The first volume of the newest "Best SF" collection: The Best Science Fiction and Fantasy of the Year: Volume One edited by Jonathan Strahan. We are in the midst of a trend such as occurred in the 1960s, in which fantasy offerings overwhelmed genuine science fiction. These are the 24 stories in this volume; the notation [SF] indicates the ones I consider actual science fiction. In an instance or two, I explain why an apparent sci-fi story really isn't:
- How to Talk to Girls at Parties by Neil Gaiman: Two guys crash a party; nearly all girls; all lovely; they speak, however, of strange things, and have names reminiscent of constellations and galaxies.
- El Regalo by Peter S. Beagle: Little brother is a witch, and gets into big trouble; big sister, long annoyed with him, comes to his defense; almost accidental mastery of time allows them to defeat a jealous wizard.
- I, Row-Boat [SF] by Cory Doctorow: This is SF if I, Robot is SF. A cute spoof on "Robbie", with a better-than-spoofy impact.
- In the House of the Seven Librarians by Ellen Klages: Just how will a baby girl raised by feral librarians (the author's term), in a library that has slipped out of time, fare once admitted to a university? Lyrical and lovely.
- Another Word for Map is Faith [dystopic SF] by Christopher Rowe: A pure anti-religion rant. Maps have become scripture. The physical landscape must be made to conform.
- Under Hell, Over Heaven by Margo Lanagan: A large step beyond Dante (if much shorter) in its evocation of Thomist dogma taken literally.
- Incarnation Day [SF, but barely] by Walter Jon Williams: Some of Williams's writing is even more sadistic than Ian Fleming's. Fortunately, this is not. A coming-of-age-as-a-software, mixed with a bit of Mark Twain's child-rearing advice ("Put the baby in a barrel, feed him through the bung. When he's 21, if he didn't turn out all right, drive in the bung"—my paraphrase).

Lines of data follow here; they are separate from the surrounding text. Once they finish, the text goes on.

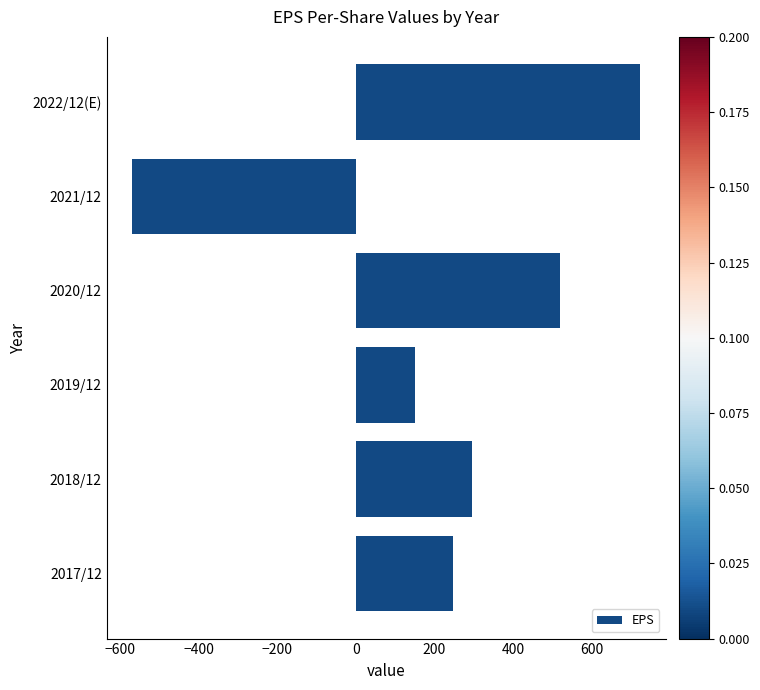

List the labels in order of value, smallest first.

2021/12, 2019/12, 2017/12, 2018/12, 2020/12, 2022/12(E)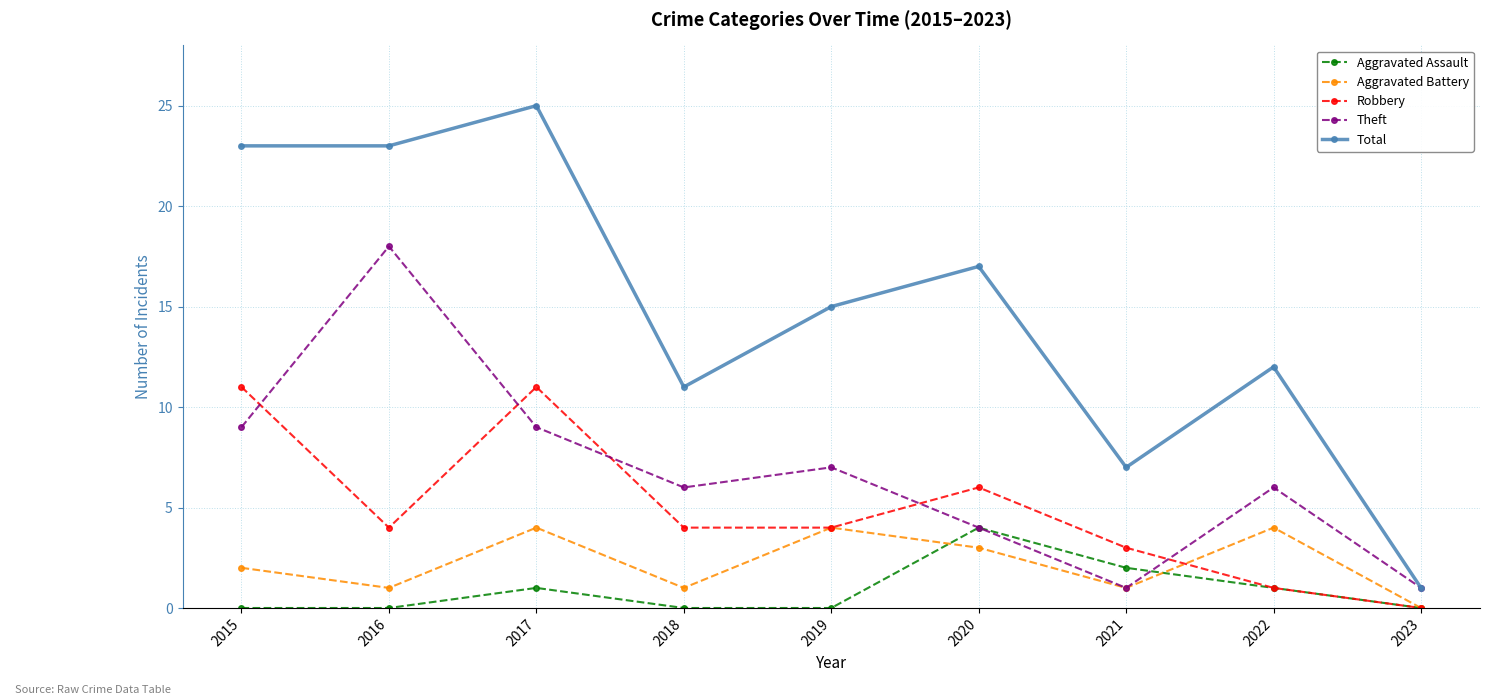

How many times do Robbery and Theft cross each other?

5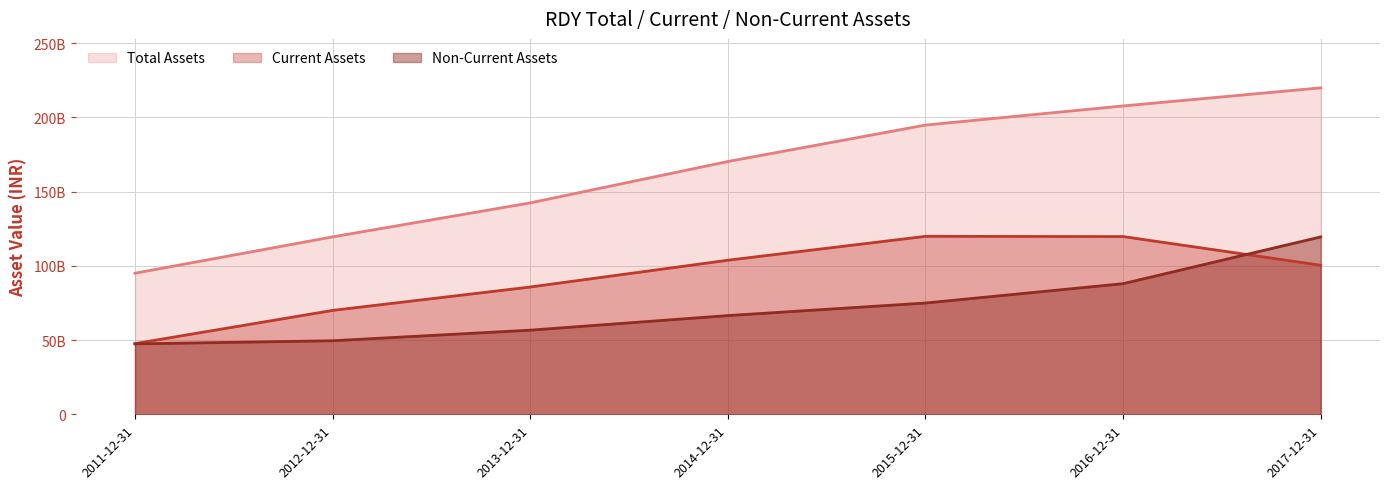

The value of assets at 2011-12-31 is 148505754469. True or false?

False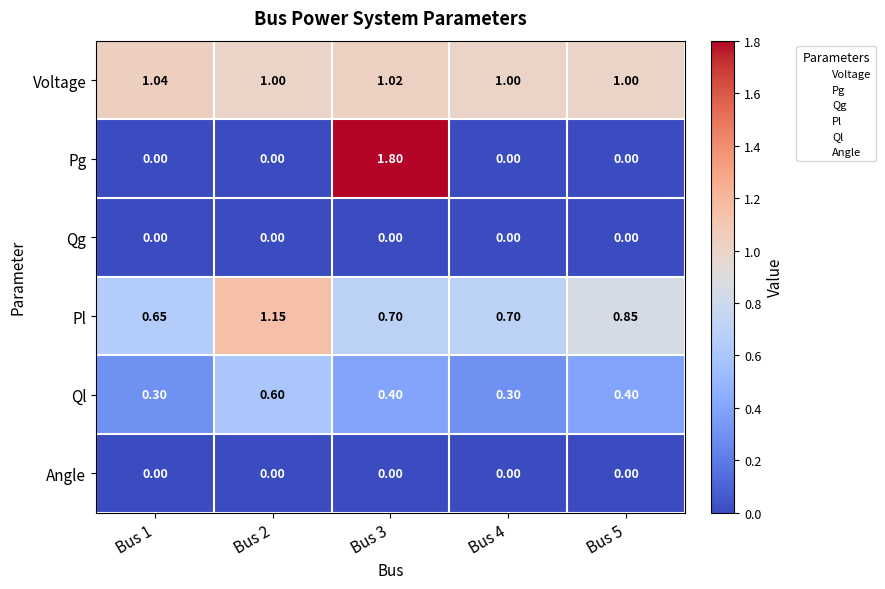

Is the value of Qg at Bus 3 greater than the value of Pl at Bus 5?

No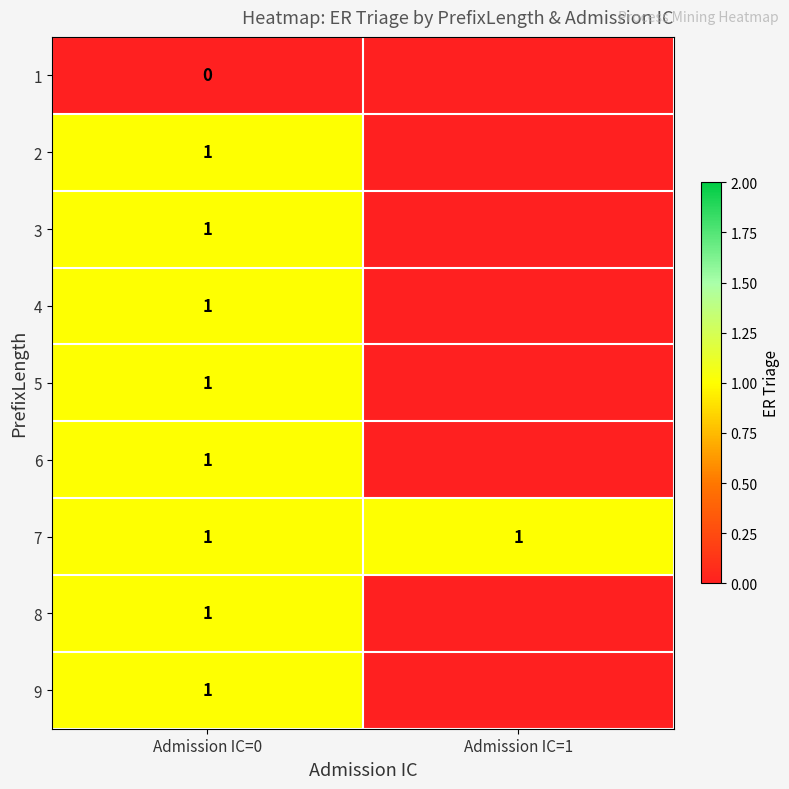

True or false: 5 has a value of 1 at Admission IC=0.

True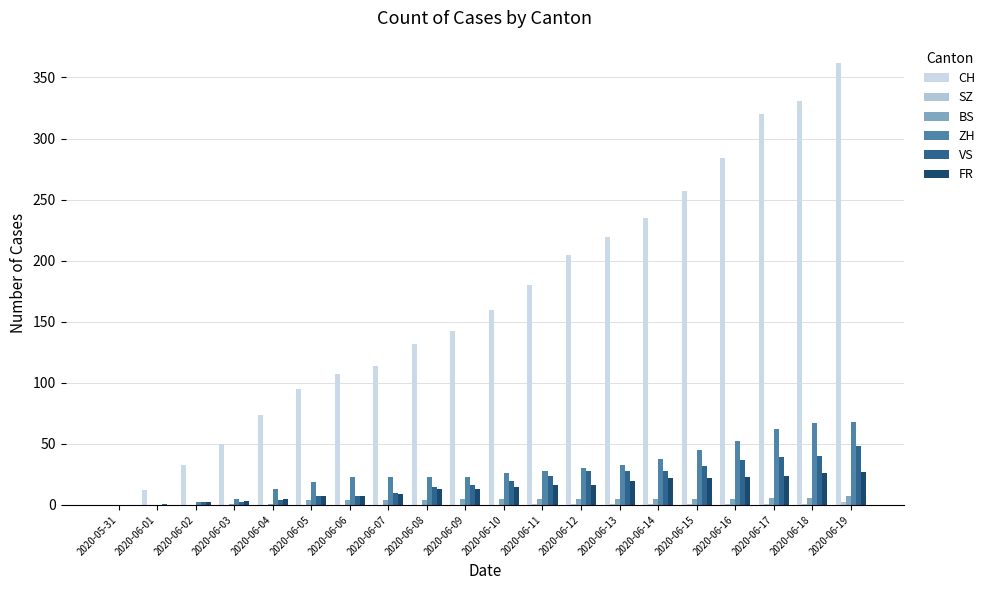

What is the difference between the SZ values at 2020-05-31 and 2020-06-15?

1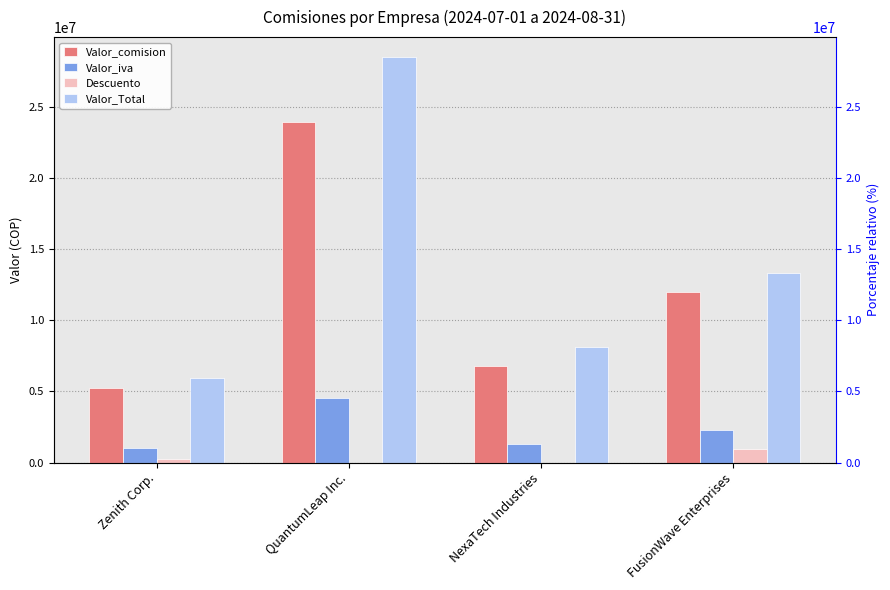

What is the maximum value shown in the chart?

28463610.0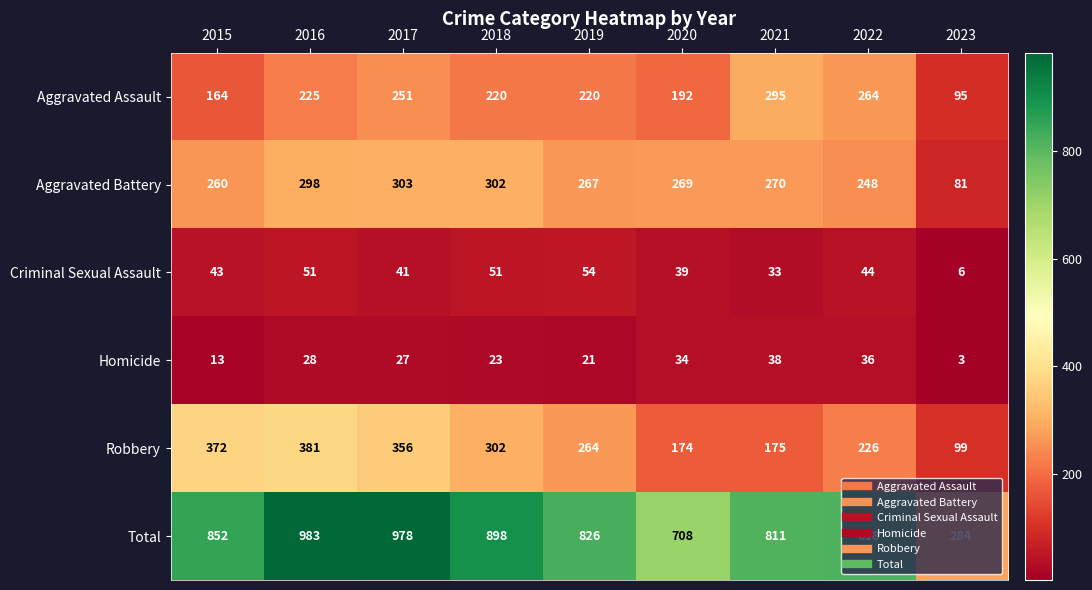

Which series has the largest total across all categories?

Total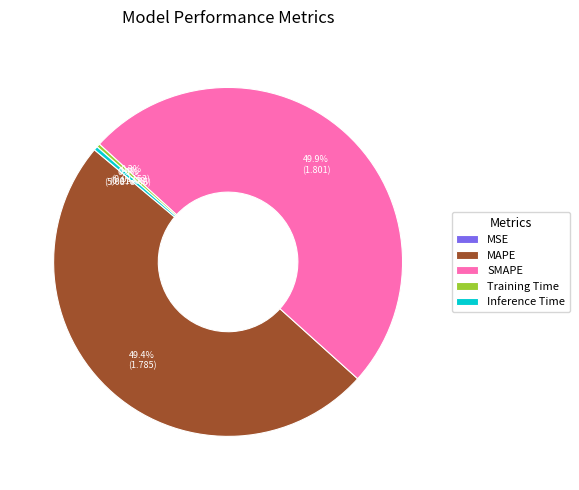

Approximately how many times larger is the value at SMAPE compared to MAPE?

1.0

- The Night Whiskey by Jeffrey Ford: A unique liquor, distilled from berries that grow from corpses, allows visions of one's beloved dead...and sometimes a bit more.
- A Siege of Cranes by Benjamin Rosenbaum: Defeat of a Kali-like monster by the most purely ad hoc magical melange I've ever read.
- Halfway House by Frances Hardinge: On most levels this story makes no sense at all. On a purely emotional level, it seems a metaphor of depression and recovery.
- The Bible Repairman by Tim Powers: To "repair" the Bible, the tinker burns out passages that offend or condemn its owner with a wood-burning iron. There's also quite a bit of blood magic. An ugly story.
- Yellow Card Man [neither F nor SF] by Paolo Bacigalupi: Even uglier. I couldn't finish it. No sex or particular violence, just ugliness.
- Pol Pot's Beautiful Daughter (Fantasy) by Geoff Ryman: A sort of coming-of-age story, but for a spoiled rich girl.
- The American Dead [genreless] by Jay Lake: More ugliness, and no discernable point.
- The Cartesian Theater [SF] by Robert Charles Wilson: Can a simulated person have a soul?
- Journey Into the Kingdom by M. Rickert: An odd little ghost story, but sometimes it's hard to tell who is the ghost.
- Eight Episodes [SF] by Robert Reed: Deliberately ambiguous. Is a particularly bad TV series the product of deranged geniuses or a clever ploy by aliens from the deep past?
- The Wizards of Perfil by Kelly Link: Coming of age, from several viewpoints, of several youths.
- The Saffron Gatherers [SF] by Elizabeth Hand: The emotional fallout for one person who sees but survives when "The Big One" hits San Francisco.
- D.A. [SF] by Connie Willis: This girl is a cross between Card's "Ender" and one of the pre-"Starship Trooper" protagonists of Heinlein.
- Femaville 29 by Paul Di Filippo: An odd tale of refugees magically rescued by their children.
- Sob in the Silence [Horror] by Gene Wolfe: You just wish pedophiles would get their just deserts this harshly. The girl still dies.
- The House Beyond Your Sky by Benjamin Rosenbaum: The editor's blurb calls it SF, but it is a cosmological fantasy that uses terms from the edge of astrophysical speculation (e.g. quintessence), whose coiners don't yet know what they mean.
- The Djinn's Wife [SF] by Ian McDonald: Though the story is told using the tropes of fantasy writing, the Djinn in question is a subjective avatar of a machine intelligence (which may turn out to be fantasy after all). In this and other McDonald "Cyberabad" stories, the term "aeai" meaning "A.I." evokes the Hindi speaker's inability to pronounce the article "a" without making it into the word "yay" or "yeah".